Less quick and easy, emotional health is difficult to measure, but its effects are obviously visible. There are many theories and studies about emotions, but we are still far from truly understanding them.

Basic emotions include love, anger, sadness and joy; however, why we are feeling, how we are feeling and what we are feeling are often difficult to articulate or even understand. We tend to absorb emotions from others, express them when we deem it to be appropriate and suppress them as we grow older.

Toxic relationships are the most detrimental to emotional health. While professional psychologists are able to juggle multiple emotionally unsound patients simultaneously, going to lunch with a group of them might drive someone crazy.

It is not necessarily easy to distance yourself from toxic relationships, though, especially if they include family members or colleagues. Even when we think we can manage these negative relationships objectively, subconsciously, they are likely to stress us out.

Below are three simple things to do today to improve emotional health:

1. Minimize interactions with toxic people.

2. Read or watch something that evokes positive feelings.

3. Carve out an extended period of "me time."

The mind is known to be wider than the universe and have neurons longer than earth's circumference. It is the most difficult computer to understand. Napoleon Hill found the secret to success in the 1930s, by which successful people still live.

He said, "What the mind of man can conceive and believe, it can achieve." All man-made things we have today were once only figments of someone's imagination.

Today, the line between right and wrong is grayer than ever before. An overarching, confused moral compass is redirecting human motivation to satisfy items that appeal to self-interest above what society deems to be right. It’s confusing and can compromise one’s mental health.

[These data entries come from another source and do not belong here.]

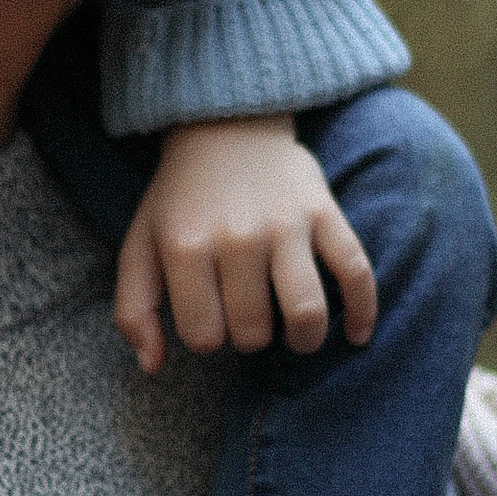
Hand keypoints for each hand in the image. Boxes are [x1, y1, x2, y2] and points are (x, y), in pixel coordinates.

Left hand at [114, 116, 377, 373]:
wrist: (226, 129)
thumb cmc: (181, 200)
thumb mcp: (140, 246)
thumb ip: (134, 310)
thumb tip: (152, 367)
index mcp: (186, 246)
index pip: (204, 337)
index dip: (206, 336)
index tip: (209, 313)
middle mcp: (237, 236)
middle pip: (254, 332)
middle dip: (250, 336)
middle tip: (246, 312)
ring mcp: (286, 224)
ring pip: (306, 314)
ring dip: (303, 340)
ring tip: (295, 335)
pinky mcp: (325, 213)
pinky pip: (355, 271)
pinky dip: (362, 312)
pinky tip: (355, 335)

Below are three simple things to do today to improve mental health:

1. Empty your mind for five minutes.

2. Take a walk in a scenic park.

3. Give thanks for five things.

Gary Smalley said,

Life is relationships; the rest is just details.

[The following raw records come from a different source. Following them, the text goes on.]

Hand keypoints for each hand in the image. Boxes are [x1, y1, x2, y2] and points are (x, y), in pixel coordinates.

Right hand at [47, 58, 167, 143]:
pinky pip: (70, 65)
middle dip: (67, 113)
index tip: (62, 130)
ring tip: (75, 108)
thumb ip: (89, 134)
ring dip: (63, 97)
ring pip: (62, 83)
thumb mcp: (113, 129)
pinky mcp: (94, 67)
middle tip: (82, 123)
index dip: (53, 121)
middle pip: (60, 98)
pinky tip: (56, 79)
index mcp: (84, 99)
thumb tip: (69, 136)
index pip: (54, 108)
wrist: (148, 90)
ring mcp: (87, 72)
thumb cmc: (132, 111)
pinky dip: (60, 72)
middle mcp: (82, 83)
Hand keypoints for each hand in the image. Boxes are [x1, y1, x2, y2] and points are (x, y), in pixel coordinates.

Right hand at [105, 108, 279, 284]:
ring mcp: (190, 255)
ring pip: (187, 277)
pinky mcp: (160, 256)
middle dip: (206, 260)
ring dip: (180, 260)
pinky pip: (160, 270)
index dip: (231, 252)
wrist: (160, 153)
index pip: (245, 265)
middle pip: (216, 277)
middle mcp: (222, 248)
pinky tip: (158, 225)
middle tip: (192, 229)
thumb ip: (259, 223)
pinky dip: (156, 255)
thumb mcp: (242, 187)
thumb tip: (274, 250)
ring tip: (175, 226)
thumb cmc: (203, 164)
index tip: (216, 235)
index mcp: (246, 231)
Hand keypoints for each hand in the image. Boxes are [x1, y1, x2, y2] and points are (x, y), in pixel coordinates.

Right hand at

The most important relationships we have are with other living beings. We are born with nothing and we will die without anything; the only things we accumulate during our lifetime on earth are the memories.

Below are three simple things to do today to improve relationship health:

1. Give someone a genuine compliment.

2. Appreciate a small gesture.

3. Say, "Thank you."

A broken spirit or damaged soul is difficult to fix. Without passion and zest for life, we are the walking dead, going through the rat race of life because we must.

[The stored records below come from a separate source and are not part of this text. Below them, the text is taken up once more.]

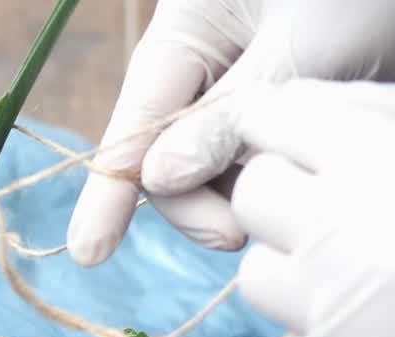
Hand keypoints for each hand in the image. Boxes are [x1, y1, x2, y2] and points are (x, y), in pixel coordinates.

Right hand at [66, 0, 394, 266]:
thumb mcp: (302, 51)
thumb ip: (225, 121)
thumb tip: (159, 183)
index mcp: (191, 25)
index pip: (136, 120)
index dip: (111, 191)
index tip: (89, 252)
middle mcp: (210, 56)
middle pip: (171, 154)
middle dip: (197, 200)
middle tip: (239, 236)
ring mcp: (249, 82)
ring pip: (216, 164)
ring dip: (242, 193)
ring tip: (291, 200)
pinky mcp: (289, 104)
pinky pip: (258, 159)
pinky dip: (274, 181)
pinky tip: (305, 187)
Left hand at [232, 79, 394, 336]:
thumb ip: (384, 110)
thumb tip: (290, 106)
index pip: (273, 118)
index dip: (288, 130)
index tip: (304, 146)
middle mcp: (352, 233)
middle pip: (253, 194)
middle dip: (287, 197)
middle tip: (340, 213)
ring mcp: (335, 311)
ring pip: (258, 273)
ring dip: (300, 272)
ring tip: (369, 276)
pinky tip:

People, obstacles and setbacks can break our spirits bit by bit, and before we realize, we lose parts of our souls to life’s realties.

Below are three simple things to do today to improve spiritual health:

1. Smile at your reflection.

2. Meditate in silence for 20 minutes and/or pray.

3. Do a kind deed for someone without the expectation of recognition or reciprocity.

Money is an important aspect of modern society. Good financial habits are not complicated, but they require self-discipline. While it’s not possible to solve everything with money, plenty is easier in the face of financial efficiency and sufficiency.

When we no longer need to work to pay off past debts, we have more freedom, time and energy to focus on things that matter.

Below are three simple things to do today to improve financial health:

1. Cut back spending on one “good-to-have” item.

2. Reorganize your money and cards in your wallet.

3. Read three finance articles online.

What is the point of exchanging health for a million bucks and then spending multiple millions to buy it back? One of the simplest, most joyful things in life is going to bed with a grateful smile, having an uninterrupted, peaceful sleep and waking up happily energized.

As Augusten Burroughs said,

When you have your health, you have everything. When you do not have your health, nothing else matters at all.